§ Document passage:
Figure 5 (not displayed) compares the total benefit across different UAV-to-task ratios. Our algorithm consistently outperforms the baselines, especially when the ratio is 3:1 or 2:1, which are typical in realistic drone technology deployments. The benefit margin widens as the problem size increases, confirming the scalability advantage of our approach.

Conclusion

We have presented a novel task allocation algorithm for heterogeneous drone swarms that integrates task screening, preference computation, and stable matching theory. By leveraging Shapley value-based coalition optimization and secondary reallocation, our method achieves high total benefit, structural stability, and computational efficiency. Experimental results demonstrate that the algorithm attains over 90% of the optimal coalition benefit while requiring significantly fewer iterations than marginal utility methods and offering far greater benefit than auction-based algorithms. The approach is particularly effective for large-scale dynamic task environments, making it a promising solution for next-generation drone technology systems requiring real-time, adaptive task assignment.

Future work will explore the integration of deep reinforcement learning to further enhance adaptability under uncertainty, as well as incorporate communication constraints and energy consumption models to extend the applicability to real-world operations. Large-scale field trials are also planned to validate the engineering feasibility of the proposed algorithm.

§ What is being asked:
Answer these questions about the drone task allocation passage:
(a) At which UAV-to-task ratios does the algorithm most clearly outperform the baselines?
(b) What share of the optimal coalition benefit does the algorithm attain?
(c) What is planned to validate the algorithm's engineering feasibility?

Bounding boxes and keypoints:

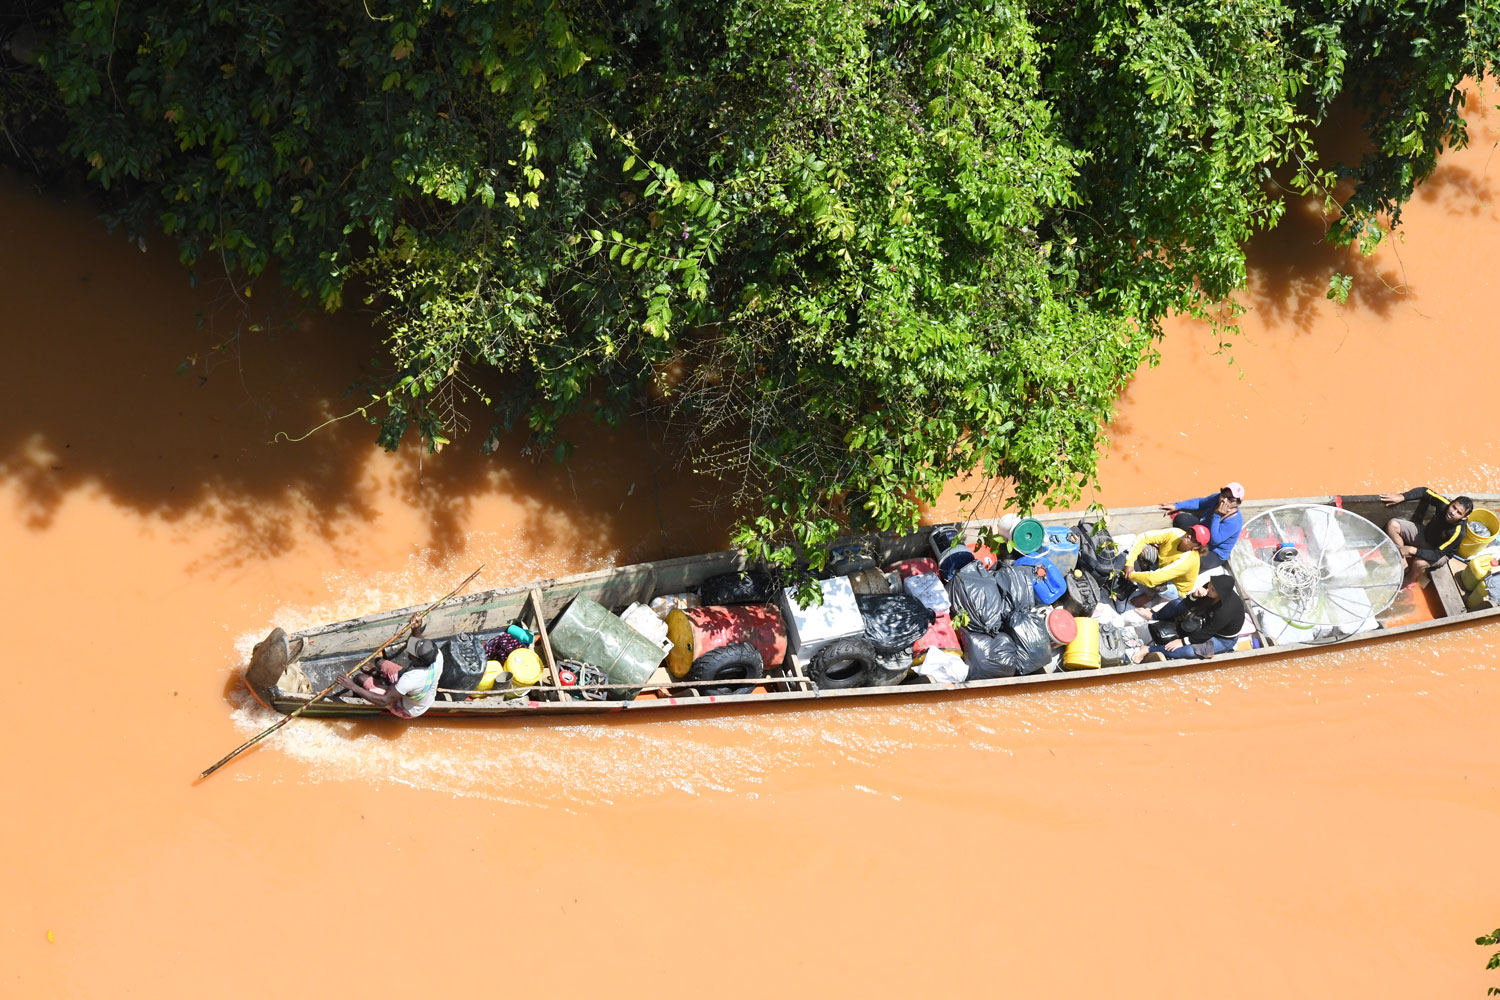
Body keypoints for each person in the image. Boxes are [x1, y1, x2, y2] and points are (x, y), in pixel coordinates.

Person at [1129, 572, 1246, 661]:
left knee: (1191, 651)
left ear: (1220, 595)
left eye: (1213, 590)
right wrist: (1195, 595)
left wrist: (1184, 641)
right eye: (1210, 585)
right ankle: (1154, 615)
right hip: (1206, 620)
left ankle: (1148, 649)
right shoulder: (1209, 589)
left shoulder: (1224, 611)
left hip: (1222, 638)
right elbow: (1188, 603)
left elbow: (1207, 632)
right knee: (1178, 603)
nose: (1208, 590)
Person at [337, 624, 446, 719]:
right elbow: (421, 642)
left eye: (412, 653)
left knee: (359, 678)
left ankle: (358, 696)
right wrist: (415, 629)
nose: (409, 651)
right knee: (379, 662)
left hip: (405, 707)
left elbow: (384, 700)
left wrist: (353, 687)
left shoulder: (410, 679)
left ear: (418, 661)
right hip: (409, 688)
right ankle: (378, 677)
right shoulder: (437, 656)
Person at [1378, 487, 1474, 587]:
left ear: (1464, 517)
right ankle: (1403, 562)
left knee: (1418, 563)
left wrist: (1412, 550)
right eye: (1454, 507)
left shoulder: (1458, 532)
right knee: (1393, 524)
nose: (1452, 513)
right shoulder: (1443, 504)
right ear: (1451, 503)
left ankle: (1411, 578)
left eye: (1459, 513)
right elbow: (1424, 491)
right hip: (1425, 535)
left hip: (1438, 552)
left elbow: (1438, 554)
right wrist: (1402, 497)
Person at [1159, 482, 1244, 565]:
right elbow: (1200, 503)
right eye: (1224, 495)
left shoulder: (1234, 521)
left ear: (1238, 503)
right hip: (1201, 532)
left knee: (1191, 561)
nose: (1224, 501)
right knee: (1181, 519)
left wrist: (1217, 515)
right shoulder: (1216, 498)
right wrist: (1177, 506)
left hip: (1213, 550)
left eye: (1230, 499)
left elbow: (1214, 540)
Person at [1124, 523, 1209, 599]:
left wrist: (1130, 575)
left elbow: (1154, 578)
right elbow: (1144, 537)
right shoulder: (1175, 533)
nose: (1189, 536)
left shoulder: (1188, 561)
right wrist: (1129, 563)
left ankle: (1149, 595)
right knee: (1145, 551)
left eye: (1194, 539)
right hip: (1163, 567)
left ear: (1197, 547)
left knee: (1158, 585)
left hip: (1175, 586)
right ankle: (1144, 580)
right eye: (1191, 532)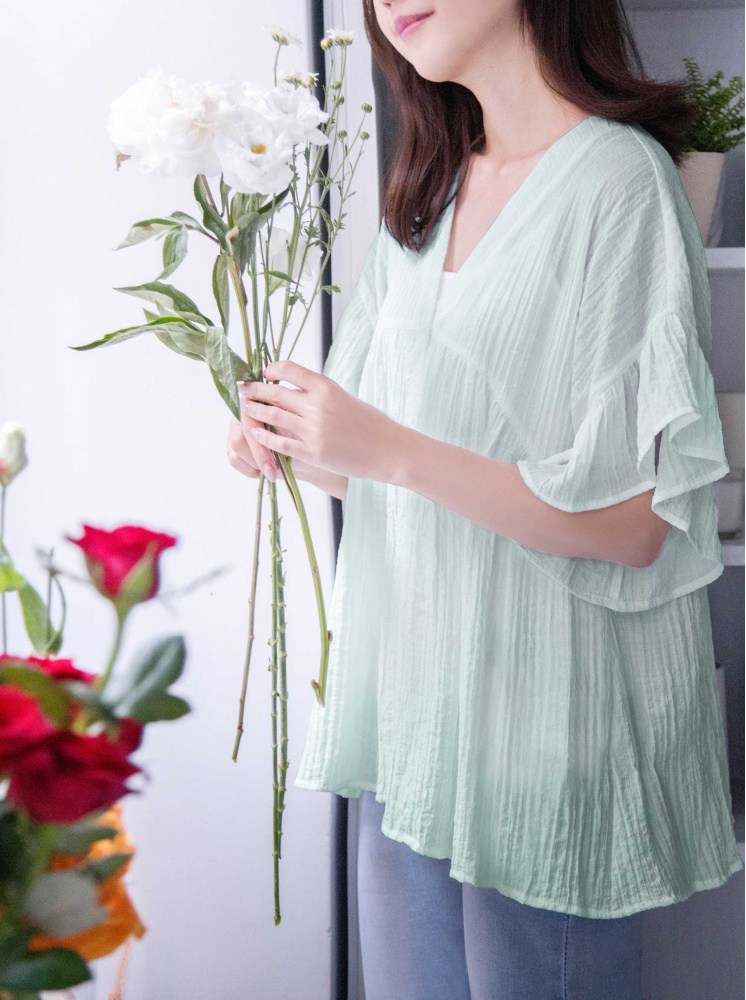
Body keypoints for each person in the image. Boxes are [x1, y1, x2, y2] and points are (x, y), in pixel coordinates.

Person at [226, 0, 744, 995]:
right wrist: (293, 447)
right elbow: (385, 472)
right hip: (408, 731)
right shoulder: (429, 187)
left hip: (540, 738)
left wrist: (384, 448)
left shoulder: (619, 181)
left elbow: (638, 524)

§ Worked solution:
(a) 3:1 and 2:1
(b) Over 90%
(c) Large-scale field trials